The most recent time my Tourette’s was a hindrance happened during marching band. One of my current tics is looking into bright lights—including the sun. Whenever I’m outside during marching band, I always have to wear a hat, or I will look directly into the sun. Usually, this is no problem, since a hat is part of our uniform. However, one day we were scheduled to march in an exceedingly hot parade, and our director made the decision to march without hats for the day. He was kind enough to make an exception for me, but the other band members, particularly the trumpet section leader, mocked me for it. Because I needed to have a hat during the parade, she mocked me behind my back to the section, imitating me in an obnoxious voice to poke fun at my Tourette’s Syndrome. Under the hat, it was excruciatingly hot, and the humiliation of being the butt of the joke made me despise band, even though it is usually my favorite extracurricular activity.

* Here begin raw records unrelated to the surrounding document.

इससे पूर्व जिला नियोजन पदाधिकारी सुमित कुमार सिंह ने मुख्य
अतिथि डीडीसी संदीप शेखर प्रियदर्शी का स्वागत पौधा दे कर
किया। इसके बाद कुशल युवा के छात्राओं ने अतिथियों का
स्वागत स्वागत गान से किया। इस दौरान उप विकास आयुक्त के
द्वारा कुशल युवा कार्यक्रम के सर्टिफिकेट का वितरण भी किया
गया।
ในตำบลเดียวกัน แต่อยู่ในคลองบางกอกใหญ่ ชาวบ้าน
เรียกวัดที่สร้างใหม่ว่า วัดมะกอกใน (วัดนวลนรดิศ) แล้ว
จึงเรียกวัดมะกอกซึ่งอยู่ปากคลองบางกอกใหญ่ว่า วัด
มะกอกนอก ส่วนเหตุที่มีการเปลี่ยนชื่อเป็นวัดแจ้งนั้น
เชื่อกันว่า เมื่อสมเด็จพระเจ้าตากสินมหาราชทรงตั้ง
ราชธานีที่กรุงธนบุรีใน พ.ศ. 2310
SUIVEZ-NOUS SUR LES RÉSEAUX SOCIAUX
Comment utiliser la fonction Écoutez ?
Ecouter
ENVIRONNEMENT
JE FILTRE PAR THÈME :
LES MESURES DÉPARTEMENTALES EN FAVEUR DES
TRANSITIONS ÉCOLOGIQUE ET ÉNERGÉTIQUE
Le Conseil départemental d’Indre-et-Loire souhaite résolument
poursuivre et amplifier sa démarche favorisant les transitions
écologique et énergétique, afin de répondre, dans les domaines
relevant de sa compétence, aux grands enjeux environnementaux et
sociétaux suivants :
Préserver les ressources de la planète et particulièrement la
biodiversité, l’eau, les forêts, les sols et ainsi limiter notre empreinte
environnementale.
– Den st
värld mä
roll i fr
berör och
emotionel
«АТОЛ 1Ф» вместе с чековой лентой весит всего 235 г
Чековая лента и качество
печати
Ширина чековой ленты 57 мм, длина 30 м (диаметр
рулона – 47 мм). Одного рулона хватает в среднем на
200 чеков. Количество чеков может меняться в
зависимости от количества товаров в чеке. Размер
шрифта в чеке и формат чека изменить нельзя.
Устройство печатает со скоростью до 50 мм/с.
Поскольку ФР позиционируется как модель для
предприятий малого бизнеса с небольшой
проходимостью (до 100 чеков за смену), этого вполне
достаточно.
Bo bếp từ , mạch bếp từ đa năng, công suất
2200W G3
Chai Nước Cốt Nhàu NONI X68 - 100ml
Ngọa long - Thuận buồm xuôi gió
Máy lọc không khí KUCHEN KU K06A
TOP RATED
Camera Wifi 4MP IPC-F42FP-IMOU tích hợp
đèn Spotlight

Despite these setbacks, I have never looked at my Tourette’s diagnosis as a disability, but rather, Tourette’s Syndrome is a part of me. The vast majority of people have accepted me for who I am, and I know better than to waste my time with those who judge me for it. I am not ashamed of having TS, and am no longer afraid of what others might think. I have accepted it as part of me: nothing more, nothing less.